ASSIGNMENT: Select each line in the listing below that contains the string "Jaki". Letter case must match.

DATASET CONTENT:

* * * *

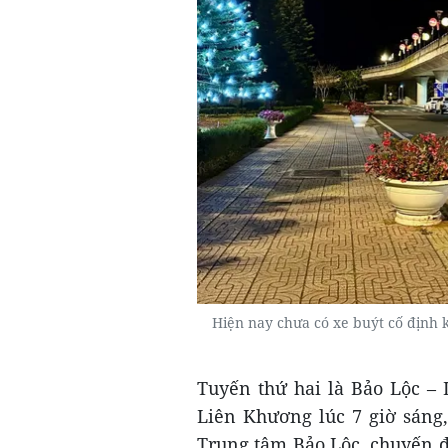
Hiện nay chưa có xe buýt cố định k
Tuyến thứ hai là Bảo Lộc – 
Liên Khương lúc 7 giờ sáng,
Trung tâm Bảo Lộc, chuyến đầ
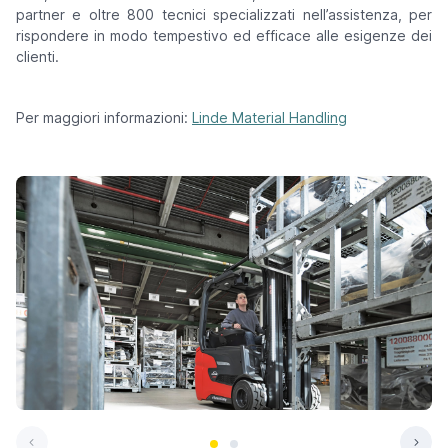
partner e oltre 800 tecnici specializzati nell’assistenza, per
rispondere in modo tempestivo ed efficace alle esigenze dei
clienti.
Per maggiori informazioni:
Linde Material Handling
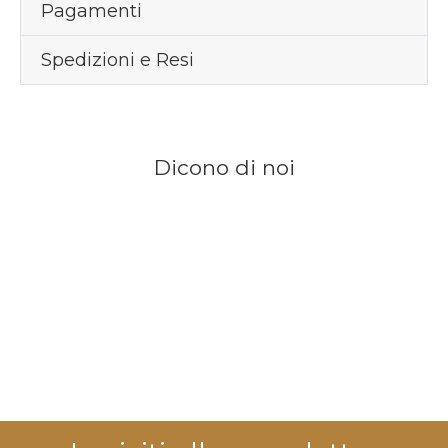
Pagamenti
Spedizioni e Resi
Dicono di noi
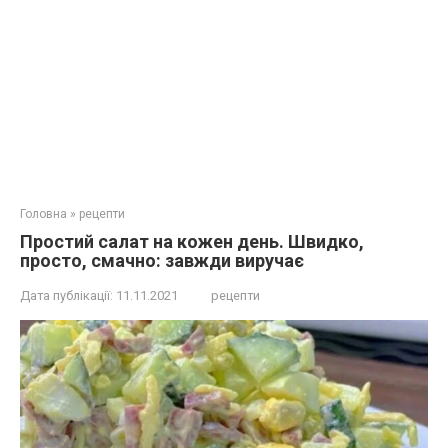
Головна
»
рецепти
Простий салат на кожен день. Швидко,
просто, смачно: завжди виручає
Дата публікації:
11.11.2021
рецепти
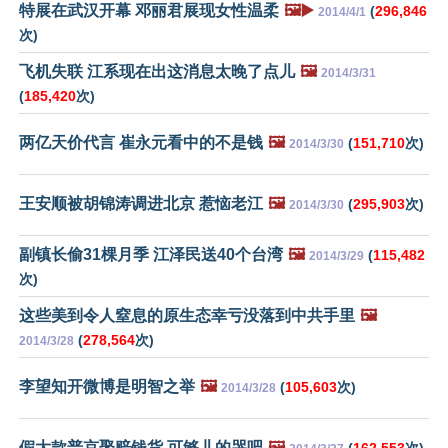
特展在武汉开幕 邓丽君展现女性温柔
🖼️▶️
(
296,846
2014/4/1
次)
飞机失联 江系现在出这消息太晚了点儿
🖼️
2014/3/31
(
185,420
次)
两亿天价代言 崔永元看中的不是钱
🖼️
(
151,710
次)
2014/3/30
王安顺被胡锦涛调进北京 惹恼老江
🖼️
(
295,903
次)
2014/3/30
副镇长偷31棵月季 江泽民送40个台湾
🖼️
(
115,482
2014/3/29
次)
这些美到令人窒息的原生态幸亏没落到中共手里
🖼️
(
278,564
次)
2014/3/28
李望知开微博是明智之举
🖼️
(
105,603
次)
2014/3/28
假大款普京娶赔钱货 可够儿的哭吧
🖼️
(
162,553
次)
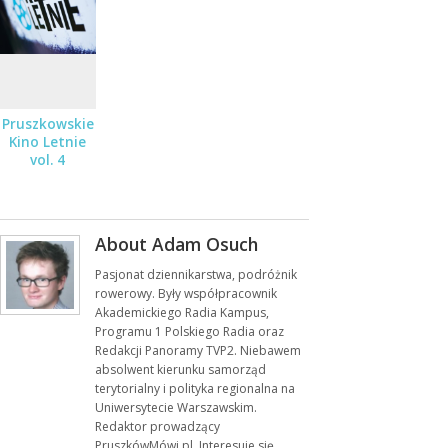
Pruszkowskie
Kino Letnie
vol. 4
About Adam Osuch
Pasjonat dziennikarstwa, podróżnik
rowerowy. Były współpracownik
Akademickiego Radia Kampus,
Programu 1 Polskiego Radia oraz
Redakcji Panoramy TVP2. Niebawem
absolwent kierunku samorząd
terytorialny i polityka regionalna na
Uniwersytecie Warszawskim.
Redaktor prowadzący
PruszkówMówi.pl. Interesuje się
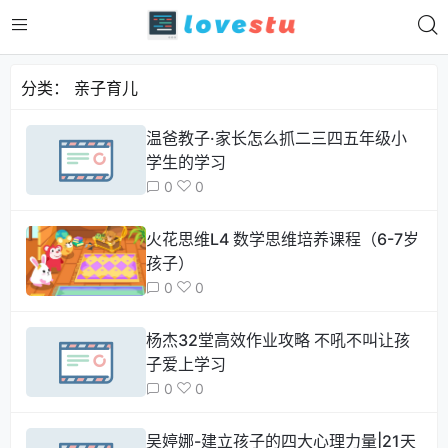
分类：
亲子育儿
温爸教子·家长怎么抓二三四五年级小
学生的学习
0
0
火花思维L4 数学思维培养课程（6-7岁
孩子）
0
0
杨杰32堂高效作业攻略 不吼不叫让孩
子爱上学习
0
0
吴婷娜-建立孩子的四大心理力量|21天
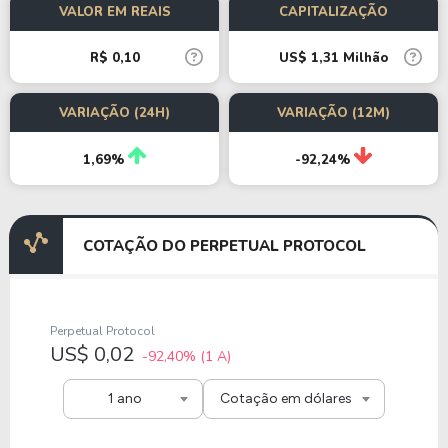
VALOR EM REAIS
CAPITALIZAÇÃO
R$ 0,10
US$ 1,31 Milhão
VARIAÇÃO (24H)
VARIAÇÃO (12M)
1,69%
-92,24%
COTAÇÃO DO PERPETUAL PROTOCOL
Perpetual Protocol
US$ 0,02
-92,40%
(1 A)
1 ano
Cotação em dólares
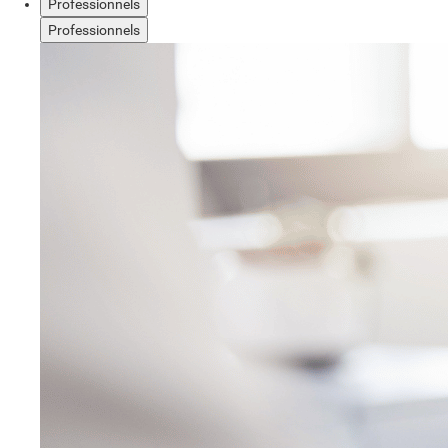
Professionnels
Professionnels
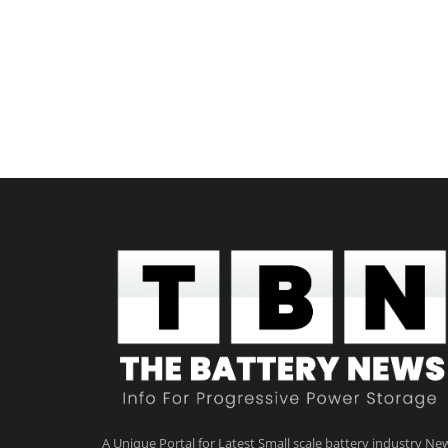
A Unique Portal for Latest Small scale battery industry Ne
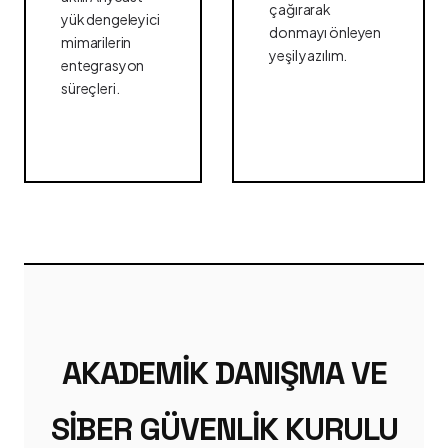
çağırarak
yük dengeleyici
donmayı önleyen
mimarilerin
yeşil yazılım.
entegrasyon
süreçleri.
AKADEMIK DANIŞMA VE
SIBER GÜVENLIK KURULU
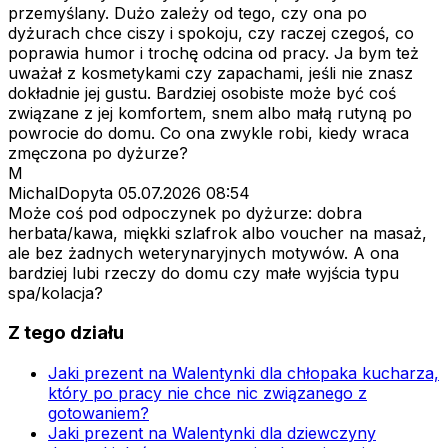
przemyślany. Dużo zależy od tego, czy ona po
dyżurach chce ciszy i spokoju, czy raczej czegoś, co
poprawia humor i trochę odcina od pracy. Ja bym też
uważał z kosmetykami czy zapachami, jeśli nie znasz
dokładnie jej gustu. Bardziej osobiste może być coś
związane z jej komfortem, snem albo małą rutyną po
powrocie do domu. Co ona zwykle robi, kiedy wraca
zmęczona po dyżurze?
M
MichalDopyta
05.07.2026 08:54
Może coś pod odpoczynek po dyżurze: dobra
herbata/kawa, miękki szlafrok albo voucher na masaż,
ale bez żadnych weterynaryjnych motywów. A ona
bardziej lubi rzeczy do domu czy małe wyjścia typu
spa/kolacja?
Z tego działu
Jaki prezent na Walentynki dla chłopaka kucharza,
który po pracy nie chce nic związanego z
gotowaniem?
Jaki prezent na Walentynki dla dziewczyny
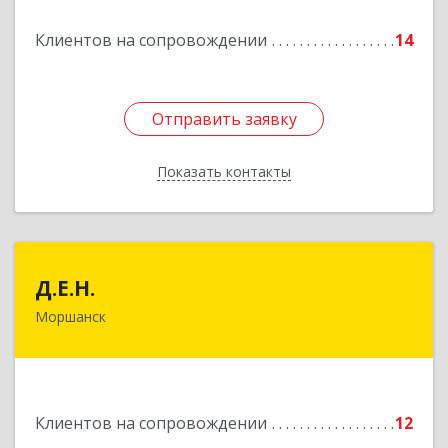
Подробнее
Клиентов на сопровождении
14
Отправить заявку
Отправить заявку
Показать контакты
Назад
Д.Е.Н.
Д.Е.Н.
Моршанск
393950, Тамбовская обл, Моршанск г,
Дзержинского ул, дом № 4б, кв.157
Подробнее
Клиентов на сопровождении
12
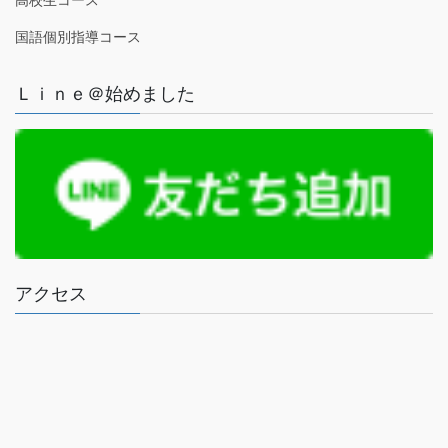
高校生コース
国語個別指導コース
Ｌｉｎｅ＠始めました
アクセス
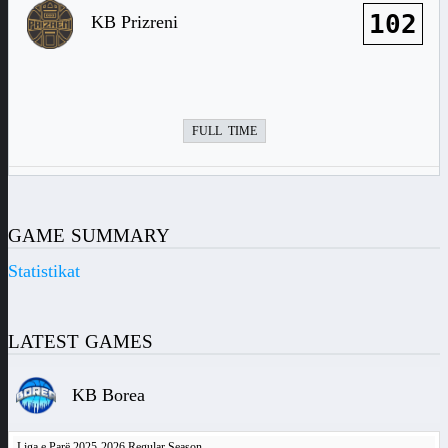
102
KB Prizreni
FULL TIME
GAME SUMMARY
Statistikat
LATEST GAMES
KB Borea
Liga e Parë 2025-2026 Regular Season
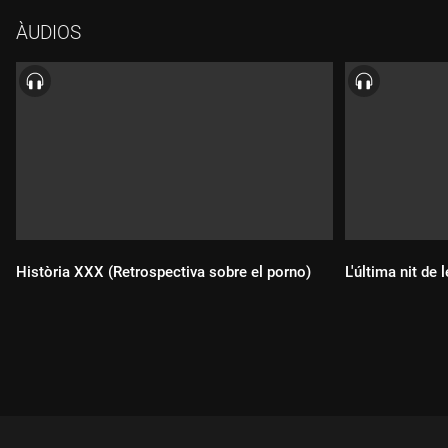
Ignasi Tebé, mestre de sexe tàntric.
ÀUDIOS
Història XXX (Retrospectiva sobre el porno)
L'última nit de
Durada:
Durada:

* * * *

ANSWER TO THIS PROBLEM:
Jaki prezent na Walentynki dla chłopaka kucharza,
Jaki prezent na Walentynki dla dziewczyny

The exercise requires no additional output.